▶ _Aufgaben_
a) Bearbeiten Sie den Abschnitt des Textauszugs von „Die Revision des“ bis „59 des St.-G.-B.“, indem Sie „Mittelfranken“ durch „Oberfranken“ ersetzen.
b) Wie hoch war laut Textauszug der Bleianteil der Folie bei den Surrogaten des W.?

▶ _Textauszug_

-=-=-

Die Revision des Staatsanwalts rügt die Verletzung des Art. 75 Abs. 1 des P.-St.-B. mit §. 12 der von der k. Regierung von Mittelfranken, Kammer des Innern, am 15. April 1874 hiezu erlassenen oberpolizeilichen Vorschriften und des §. 59 des St.-G.-B.

Nach Art. 75 Abs. 1 des P.-St.-G.-B. wird an Geld bis zu 45 ℳ. gestraft, wer außer den Fällen des §. 367 Nr. 7 des R.-St.-G.-B. den zur Verhütung von Gefahren für die Gesundheit in Bezug auf die Aufbewahrung verkäuflicher Nahrungsmittel ergangenen oberpolizeilichen Vorschriften zuwiderhandelt, und nach §. 12 der auf Grund dieser Bestimmung und des Art. 7 des P.-St.-B. von der Regierung von Mittelfranken, Kammer des Innern, am 15. April 1874 erlassenen, in Nr. 34 des Kreisamtsblattes von Mittelfranken vom Jahre 1874 (S. 431) veröffentlichten, oberpolizeilichen Vorschriften dürfen zum Verkaufe bestimmte Kaffeesurrogate weder in gifthaltigen Papieren noch in Blei oder Zinn, welches mehr als den achten Theil seines Gewichts Blei enthält, eingehüllt werden. Im gegebenen Falle steht nun thatsächlich fest, daß die beiden Angeklagten bis zum 3. Dezember v. Js. in ihren Geschäftsräumen von der Firma Keßler & Comp. in Gelnhausen und Werner Breuer in Köln bezogene Kaffeesurrogate zum Verkaufe bereit gehalten haben, deren Umhüllung aus einem Papier bestand, auf welchem eine oberflächlich verzinnte Bleifolie durch Aufkleben befestigt war, die bei den Surrogaten des H. 95,6 % und bei jenen des W. 95,5 % Blei enthielt. Die Strafkammer erblickte jedoch hierin in Uebereinstimmung mit dem Schöffengericht keine nach Art. 75 Abs. 1 des P.-St.-G.-B. mit §. 12 der vorerwähnten oberpolizeilichen Vorschriften strafbare Uebertretung, weil das Surrogat nicht unmittelbar von der Metallfolie, sondern zunächst von Papier umhüllt sei, welches die Berührung des Surrogats durch die dem Papier aufgeklebte, ein Schutzmittel des letzteren gegen äußere Einwirkungen bildende, Bleifolie ausschließe, daher eine Verpackung in Papier, nicht eine solche in Blei oder Zinn vorliege, und weil sich die Angeklagten jedenfalls insofern über die wirkliche Beschaffenheit der beanstandeten Verpackung in einem, die Strafbarkeit nach §. 59 des St -G.-B. ausschließenden, tatsächlichen Irrthum befunden hätten, als ihnen leicht habe entgehen können, daß die zum Schutz der Papierhülle aufgeklebte Bleifolie unter Umständen in Folge eines chemischen Prozesses schädliche Bleisalze an die Papierhülle abgebe und sich dadurch mit dieser vermenge, in welchem Falle dann Papierhülle und Bleifolie [315] ein Ganzes bilden und die Letztere allein in Betracht komme. Allein diese Anschauung ist rechtsirrthümlich.

-=-=-

▶ _Bereitgestellte Zeilen_

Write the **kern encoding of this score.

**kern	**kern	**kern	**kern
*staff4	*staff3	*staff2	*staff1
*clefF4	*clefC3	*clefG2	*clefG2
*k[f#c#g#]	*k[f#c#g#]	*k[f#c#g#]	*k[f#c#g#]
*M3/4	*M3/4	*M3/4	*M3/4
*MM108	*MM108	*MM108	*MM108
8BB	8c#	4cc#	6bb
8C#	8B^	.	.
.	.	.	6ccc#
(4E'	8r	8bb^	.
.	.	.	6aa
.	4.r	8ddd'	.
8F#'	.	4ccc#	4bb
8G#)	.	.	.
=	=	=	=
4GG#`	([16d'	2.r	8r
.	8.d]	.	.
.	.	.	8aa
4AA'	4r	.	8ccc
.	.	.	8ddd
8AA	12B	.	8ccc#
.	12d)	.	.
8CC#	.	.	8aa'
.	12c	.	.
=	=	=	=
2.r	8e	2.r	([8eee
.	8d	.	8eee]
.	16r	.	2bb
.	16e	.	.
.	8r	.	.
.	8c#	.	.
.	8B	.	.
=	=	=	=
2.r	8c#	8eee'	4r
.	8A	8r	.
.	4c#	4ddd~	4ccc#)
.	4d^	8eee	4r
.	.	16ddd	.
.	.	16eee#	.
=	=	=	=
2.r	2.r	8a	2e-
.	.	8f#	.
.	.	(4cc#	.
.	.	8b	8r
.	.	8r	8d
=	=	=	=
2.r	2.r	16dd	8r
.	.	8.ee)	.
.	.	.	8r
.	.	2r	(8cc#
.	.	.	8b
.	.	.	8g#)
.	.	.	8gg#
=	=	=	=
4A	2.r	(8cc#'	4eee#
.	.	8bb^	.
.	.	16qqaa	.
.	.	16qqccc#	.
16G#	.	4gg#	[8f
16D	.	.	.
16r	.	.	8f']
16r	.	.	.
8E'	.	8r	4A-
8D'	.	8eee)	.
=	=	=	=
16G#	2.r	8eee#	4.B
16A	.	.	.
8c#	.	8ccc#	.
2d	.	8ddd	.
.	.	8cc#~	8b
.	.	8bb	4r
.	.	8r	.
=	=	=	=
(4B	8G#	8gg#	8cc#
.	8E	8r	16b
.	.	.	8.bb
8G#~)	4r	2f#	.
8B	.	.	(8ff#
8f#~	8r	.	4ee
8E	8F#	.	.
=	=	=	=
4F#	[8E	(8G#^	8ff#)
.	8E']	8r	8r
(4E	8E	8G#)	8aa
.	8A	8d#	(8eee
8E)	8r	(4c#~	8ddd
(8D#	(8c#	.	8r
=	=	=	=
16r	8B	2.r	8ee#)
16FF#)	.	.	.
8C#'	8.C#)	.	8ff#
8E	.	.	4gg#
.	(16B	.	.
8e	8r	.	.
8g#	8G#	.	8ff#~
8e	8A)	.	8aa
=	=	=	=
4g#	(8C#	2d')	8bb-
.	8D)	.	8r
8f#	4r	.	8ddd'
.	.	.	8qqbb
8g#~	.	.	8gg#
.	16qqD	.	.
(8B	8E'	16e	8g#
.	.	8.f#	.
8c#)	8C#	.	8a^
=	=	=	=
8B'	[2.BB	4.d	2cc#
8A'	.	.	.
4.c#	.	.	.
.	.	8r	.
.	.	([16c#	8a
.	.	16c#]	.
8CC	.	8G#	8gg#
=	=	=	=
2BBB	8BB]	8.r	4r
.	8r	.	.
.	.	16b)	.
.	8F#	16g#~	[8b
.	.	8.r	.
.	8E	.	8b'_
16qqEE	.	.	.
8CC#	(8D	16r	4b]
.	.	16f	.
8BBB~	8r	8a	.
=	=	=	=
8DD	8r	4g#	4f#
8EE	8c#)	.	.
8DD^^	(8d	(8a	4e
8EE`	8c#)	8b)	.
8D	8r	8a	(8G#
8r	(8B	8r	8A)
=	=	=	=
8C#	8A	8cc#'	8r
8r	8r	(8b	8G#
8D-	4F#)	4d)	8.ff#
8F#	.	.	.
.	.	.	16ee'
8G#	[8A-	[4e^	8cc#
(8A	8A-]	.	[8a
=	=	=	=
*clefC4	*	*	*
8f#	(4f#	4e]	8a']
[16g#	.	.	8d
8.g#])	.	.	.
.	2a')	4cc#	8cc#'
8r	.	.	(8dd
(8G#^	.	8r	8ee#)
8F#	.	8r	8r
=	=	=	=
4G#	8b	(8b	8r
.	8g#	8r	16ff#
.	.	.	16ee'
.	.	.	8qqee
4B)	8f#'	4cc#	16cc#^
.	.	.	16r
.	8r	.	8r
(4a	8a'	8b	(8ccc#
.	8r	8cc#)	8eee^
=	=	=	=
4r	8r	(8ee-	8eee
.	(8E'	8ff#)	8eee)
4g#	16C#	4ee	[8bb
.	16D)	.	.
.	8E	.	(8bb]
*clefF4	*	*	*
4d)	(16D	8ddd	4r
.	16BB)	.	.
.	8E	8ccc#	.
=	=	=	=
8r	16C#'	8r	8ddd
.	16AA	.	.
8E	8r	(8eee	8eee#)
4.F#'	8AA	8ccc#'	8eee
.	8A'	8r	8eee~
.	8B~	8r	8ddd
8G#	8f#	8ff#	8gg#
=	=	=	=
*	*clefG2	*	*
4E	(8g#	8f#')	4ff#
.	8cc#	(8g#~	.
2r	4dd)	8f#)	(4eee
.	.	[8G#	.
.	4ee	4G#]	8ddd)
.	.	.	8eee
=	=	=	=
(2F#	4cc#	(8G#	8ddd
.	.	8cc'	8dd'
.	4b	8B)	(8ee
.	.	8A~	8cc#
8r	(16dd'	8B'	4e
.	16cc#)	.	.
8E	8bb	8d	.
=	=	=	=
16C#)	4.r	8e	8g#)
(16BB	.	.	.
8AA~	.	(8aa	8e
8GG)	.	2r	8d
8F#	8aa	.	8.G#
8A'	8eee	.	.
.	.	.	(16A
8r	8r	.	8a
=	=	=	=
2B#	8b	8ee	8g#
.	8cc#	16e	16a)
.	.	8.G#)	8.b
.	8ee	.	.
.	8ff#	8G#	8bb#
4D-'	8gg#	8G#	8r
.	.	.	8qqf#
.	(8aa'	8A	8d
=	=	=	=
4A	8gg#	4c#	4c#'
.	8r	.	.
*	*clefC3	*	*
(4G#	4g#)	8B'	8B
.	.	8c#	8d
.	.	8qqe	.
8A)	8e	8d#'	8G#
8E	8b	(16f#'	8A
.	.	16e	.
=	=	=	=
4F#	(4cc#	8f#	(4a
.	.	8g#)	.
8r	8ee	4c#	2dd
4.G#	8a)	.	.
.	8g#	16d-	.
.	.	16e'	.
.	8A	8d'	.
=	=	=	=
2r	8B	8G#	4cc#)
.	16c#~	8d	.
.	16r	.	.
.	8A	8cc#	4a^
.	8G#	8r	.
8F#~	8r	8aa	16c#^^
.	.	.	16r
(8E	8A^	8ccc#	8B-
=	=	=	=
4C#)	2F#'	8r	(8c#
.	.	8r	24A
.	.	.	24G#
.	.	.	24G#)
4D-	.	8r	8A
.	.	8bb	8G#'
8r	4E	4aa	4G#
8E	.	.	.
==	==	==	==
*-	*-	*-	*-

-=-=-

▶ _Ergebnisse der Reihe_
a)
Die Revision des Staatsanwalts rügt die Verletzung des Art. 75 Abs. 1 des P.-St.-B. mit §. 12 der von der k. Regierung von Oberfranken, Kammer des Innern, am 15. April 1874 hiezu erlassenen oberpolizeilichen Vorschriften und des §. 59 des St.-G.-B.

b) Die Folie enthielt 95,5 % Blei.